For the second kind, it's much more difficult. Statically it requires whole program analysis, and even though link time optimization may actually remove dead code, in practice the program has been so much transformed at the time it is performed that it is near impossible to convey meaningful information to the user.

There are therefore two approaches:

  • The theoretic one is to use a static analyzer. A piece of software that will examine the whole code at once in great detail and find all the flow paths. In practice I don't know any that would work here.
  • The pragmatic one is to use an heuristic: use a code coverage tool (in the GNU chain it's gcov. Note that specific flags should be passed during compilation for it to work properly). You run the code coverage tool with a good set of varied inputs (your unit-tests or non-regression tests), the dead code is necessarily within the unreached code... and so you can start from here.

If you are extremely interested in the subject, and have the time and inclination to actually work out a tool by yourself, I would suggest using the Clang libraries to build such a tool.

  1. Use the Clang library to get an AST (abstract syntax tree)
  2. Perform a mark-and-sweep analysis from the entry points onward

Because Clang will parse the code for you, and perform overload resolution, you won't have to deal with the C++ languages rules, and you'll be able to concentrate on the problem at hand.

Written exercise 1:
List every software tool, toolchain, or library that the dead-code text mentions by name.
The text and the rows have nothing to do with each other.

Data rows:

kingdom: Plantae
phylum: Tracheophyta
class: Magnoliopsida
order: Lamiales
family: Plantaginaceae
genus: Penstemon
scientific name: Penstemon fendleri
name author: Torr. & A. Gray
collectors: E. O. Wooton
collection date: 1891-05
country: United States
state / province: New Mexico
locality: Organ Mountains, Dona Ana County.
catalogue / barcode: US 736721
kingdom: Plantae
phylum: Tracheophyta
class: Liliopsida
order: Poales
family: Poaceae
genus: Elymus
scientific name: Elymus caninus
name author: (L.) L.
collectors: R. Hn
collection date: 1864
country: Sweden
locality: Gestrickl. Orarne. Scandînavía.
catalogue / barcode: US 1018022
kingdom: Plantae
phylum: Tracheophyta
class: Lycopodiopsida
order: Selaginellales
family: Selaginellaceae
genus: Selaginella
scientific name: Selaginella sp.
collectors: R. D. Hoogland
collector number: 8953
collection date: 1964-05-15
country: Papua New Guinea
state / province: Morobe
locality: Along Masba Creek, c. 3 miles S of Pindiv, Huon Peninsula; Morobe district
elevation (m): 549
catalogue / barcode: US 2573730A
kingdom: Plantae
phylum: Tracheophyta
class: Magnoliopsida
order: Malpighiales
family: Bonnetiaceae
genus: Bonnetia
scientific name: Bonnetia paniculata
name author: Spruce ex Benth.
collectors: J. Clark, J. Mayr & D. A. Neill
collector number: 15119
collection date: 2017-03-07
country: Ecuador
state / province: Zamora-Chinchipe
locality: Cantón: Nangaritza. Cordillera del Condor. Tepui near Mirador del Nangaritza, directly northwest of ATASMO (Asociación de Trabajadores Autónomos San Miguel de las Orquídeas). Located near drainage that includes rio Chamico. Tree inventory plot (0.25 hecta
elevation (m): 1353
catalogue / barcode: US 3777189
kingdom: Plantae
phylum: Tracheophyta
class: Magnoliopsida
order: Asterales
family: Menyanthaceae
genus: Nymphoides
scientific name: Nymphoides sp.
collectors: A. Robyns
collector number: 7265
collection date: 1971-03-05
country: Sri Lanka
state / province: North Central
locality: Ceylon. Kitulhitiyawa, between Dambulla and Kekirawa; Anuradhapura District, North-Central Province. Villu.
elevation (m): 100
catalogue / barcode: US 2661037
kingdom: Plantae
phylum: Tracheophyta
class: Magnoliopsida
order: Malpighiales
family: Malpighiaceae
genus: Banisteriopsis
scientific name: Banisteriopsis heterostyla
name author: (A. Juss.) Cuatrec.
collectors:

Written exercise 2:
Say how many lines in the rows contain the word "family". Give only the number.

Output 1:
The GNU chain, gcov, the Clang libraries

Output 2:
6